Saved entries
--- START ---

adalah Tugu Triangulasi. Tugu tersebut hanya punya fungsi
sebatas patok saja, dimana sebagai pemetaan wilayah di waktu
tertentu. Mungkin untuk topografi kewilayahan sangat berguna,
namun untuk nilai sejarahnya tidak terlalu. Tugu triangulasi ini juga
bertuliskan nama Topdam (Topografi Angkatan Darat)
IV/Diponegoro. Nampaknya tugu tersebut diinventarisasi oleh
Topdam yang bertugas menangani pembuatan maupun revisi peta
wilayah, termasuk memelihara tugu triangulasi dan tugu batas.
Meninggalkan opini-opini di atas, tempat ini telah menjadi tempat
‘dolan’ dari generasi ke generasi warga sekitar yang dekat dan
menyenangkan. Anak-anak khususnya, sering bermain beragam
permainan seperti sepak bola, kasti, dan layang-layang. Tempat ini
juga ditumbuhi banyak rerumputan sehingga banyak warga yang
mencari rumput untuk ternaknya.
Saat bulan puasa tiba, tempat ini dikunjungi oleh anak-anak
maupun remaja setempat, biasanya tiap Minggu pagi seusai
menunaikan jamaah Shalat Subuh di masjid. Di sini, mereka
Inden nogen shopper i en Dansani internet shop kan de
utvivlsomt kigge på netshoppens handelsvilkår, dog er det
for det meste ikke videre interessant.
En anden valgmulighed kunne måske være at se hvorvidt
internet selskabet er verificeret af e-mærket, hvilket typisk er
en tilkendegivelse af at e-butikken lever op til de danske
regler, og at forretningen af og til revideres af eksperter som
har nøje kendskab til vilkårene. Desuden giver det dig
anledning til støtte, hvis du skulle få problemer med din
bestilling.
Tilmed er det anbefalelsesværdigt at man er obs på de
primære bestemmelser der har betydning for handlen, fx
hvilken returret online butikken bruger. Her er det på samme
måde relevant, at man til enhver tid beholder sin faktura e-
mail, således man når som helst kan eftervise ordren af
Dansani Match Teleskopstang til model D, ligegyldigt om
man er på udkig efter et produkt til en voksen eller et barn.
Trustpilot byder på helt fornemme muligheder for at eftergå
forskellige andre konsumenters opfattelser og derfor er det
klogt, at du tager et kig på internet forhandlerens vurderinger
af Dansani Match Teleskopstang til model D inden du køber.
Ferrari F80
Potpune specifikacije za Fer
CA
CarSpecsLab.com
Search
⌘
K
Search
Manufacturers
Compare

--- END ---

» What to do: Could you write out, exactly as they stand, only the lines above that begin at the line with "sebatas patok saja, dimana" and stop after the line with "Meninggalkan opini-opini di"?

» Written solution:
sebatas patok saja, dimana sebagai pemetaan wilayah di waktu
tertentu. Mungkin untuk topografi kewilayahan sangat berguna,
namun untuk nilai sejarahnya tidak terlalu. Tugu triangulasi ini juga
bertuliskan nama Topdam (Topografi Angkatan Darat)
IV/Diponegoro. Nampaknya tugu tersebut diinventarisasi oleh
Topdam yang bertugas menangani pembuatan maupun revisi peta
wilayah, termasuk memelihara tugu triangulasi dan tugu batas.
Meninggalkan opini-opini di atas, tempat ini telah menjadi tempat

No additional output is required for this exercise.